Infine, il TFR al fondo pensione può essere convertito anche in rendita per il 100% del montante o anche del 50%.
Sicurezza
Venendo infine alla sicurezza del proprio capitale, c’è da considerare che il TFR altro non è che un credito che il lavoratore vanta nei confronti del proprio datore di lavoro. Dopo aver effettuato civilisticamente l’accantonamento del TFR, non è detto che l’Azienda abbia materialmente le risorse finanziarie per far fronte al proprio debito, almeno in tempi rapidi. Ciò perchè dette risorse possono essere state utilizzate, nel corso della vita dell’impresa, per finanziare il proprio capitale circolante. Si pensi, in estremo, al caso di azienda in dissesto finanziario o in procedura concorsuale. In questi casi è fatto salvo il diritto del lavoratore alla liquidazione del credito TFR vantato, ma può essere necessario ricorrere al fondo di garanzia dell’INPS se l’azienda fosse insolvente. Questo può chiaramente comportare complicazioni burocratiche e tempistiche maggiori.
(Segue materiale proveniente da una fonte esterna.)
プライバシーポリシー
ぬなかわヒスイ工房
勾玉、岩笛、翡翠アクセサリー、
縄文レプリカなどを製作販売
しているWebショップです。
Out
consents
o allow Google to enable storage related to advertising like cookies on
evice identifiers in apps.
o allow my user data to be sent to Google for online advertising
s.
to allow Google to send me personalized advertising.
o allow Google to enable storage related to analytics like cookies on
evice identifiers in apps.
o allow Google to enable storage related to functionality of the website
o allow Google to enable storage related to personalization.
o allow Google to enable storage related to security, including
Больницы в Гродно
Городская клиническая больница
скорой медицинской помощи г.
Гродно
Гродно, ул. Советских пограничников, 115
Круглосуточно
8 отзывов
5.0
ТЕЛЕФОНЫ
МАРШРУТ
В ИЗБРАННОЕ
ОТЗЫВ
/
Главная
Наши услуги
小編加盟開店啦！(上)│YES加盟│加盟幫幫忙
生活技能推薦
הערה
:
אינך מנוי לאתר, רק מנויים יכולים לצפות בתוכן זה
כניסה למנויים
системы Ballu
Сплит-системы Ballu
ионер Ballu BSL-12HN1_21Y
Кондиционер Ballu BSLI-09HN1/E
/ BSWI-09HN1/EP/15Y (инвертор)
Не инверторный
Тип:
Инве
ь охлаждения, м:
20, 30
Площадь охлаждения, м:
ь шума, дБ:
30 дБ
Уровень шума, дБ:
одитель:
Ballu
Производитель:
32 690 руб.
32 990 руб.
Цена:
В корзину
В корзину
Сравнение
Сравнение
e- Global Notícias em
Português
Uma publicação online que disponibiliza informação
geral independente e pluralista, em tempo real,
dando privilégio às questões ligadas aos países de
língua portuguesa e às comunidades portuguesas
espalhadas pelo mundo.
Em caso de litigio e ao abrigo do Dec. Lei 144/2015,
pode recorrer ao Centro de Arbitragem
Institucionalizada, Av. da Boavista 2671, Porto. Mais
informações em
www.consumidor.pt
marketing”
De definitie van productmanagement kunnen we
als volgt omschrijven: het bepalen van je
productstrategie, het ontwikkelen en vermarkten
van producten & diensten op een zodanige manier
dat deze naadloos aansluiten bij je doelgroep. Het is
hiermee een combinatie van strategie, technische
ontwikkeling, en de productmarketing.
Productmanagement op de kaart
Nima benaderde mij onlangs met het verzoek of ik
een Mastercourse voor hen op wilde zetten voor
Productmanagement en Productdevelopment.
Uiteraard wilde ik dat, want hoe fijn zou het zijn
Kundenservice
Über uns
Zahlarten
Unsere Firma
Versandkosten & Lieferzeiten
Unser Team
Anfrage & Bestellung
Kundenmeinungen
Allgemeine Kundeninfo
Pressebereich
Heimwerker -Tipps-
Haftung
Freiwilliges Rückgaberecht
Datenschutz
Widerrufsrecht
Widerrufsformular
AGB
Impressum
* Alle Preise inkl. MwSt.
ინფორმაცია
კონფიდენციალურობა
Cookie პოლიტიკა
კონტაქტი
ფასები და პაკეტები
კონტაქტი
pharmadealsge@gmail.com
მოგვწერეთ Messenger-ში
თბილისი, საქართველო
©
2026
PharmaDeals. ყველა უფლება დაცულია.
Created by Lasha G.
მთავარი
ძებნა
Un fondo di previdenza complementare è un capitale separato rispetto all’azienda che lo ha costituito ed è soggetto a rigidi controlli da parte delle autorità, in primis la COVIP. Ciò lo rende indifferente alle vicende sia dell’azienda dove il lavoratore presta la sua opera, sia alle eventuali vicissitudini della società istituente il fondo pensione.
Conclusioni
Abbiamo visto diversi fattori da considerare nella scelta della destinazione del TFR. Il rendimento può essere un elemento variabile e dipendente dal momento di analisi, sebbene su orizzonti temporali lunghi, tipici di una carriera lavorativa, si dimostri che l’investimento in fondi azionari batta la rivalutazione TFR. La fiscalità è la carta vincente delle forme di previdenza complementare, sia in fase di accumulo che, soprattutto, in fase di rendita con tassazioni che possono essere di gran lunga inferiori rispetto al mantenimento in Azienda del TFR. Le soluzioni di previdenza complementare risultano, infine, più flessibili per quanto riguarda le prestazioni e più sicure dal punto di vista dell’affidabilità della controparte.
Tutto questo deve essere necessariamente accompagnato dalle considerazioni circa le difficoltà oggettive del sistema pensionistico obbligatorio e la scarsa consistenza delle pensioni erogate con il sistema contributivo (Rapporto annuale INPS 2021), che rendono urgente il ricorso a soluzioni integrative del reddito.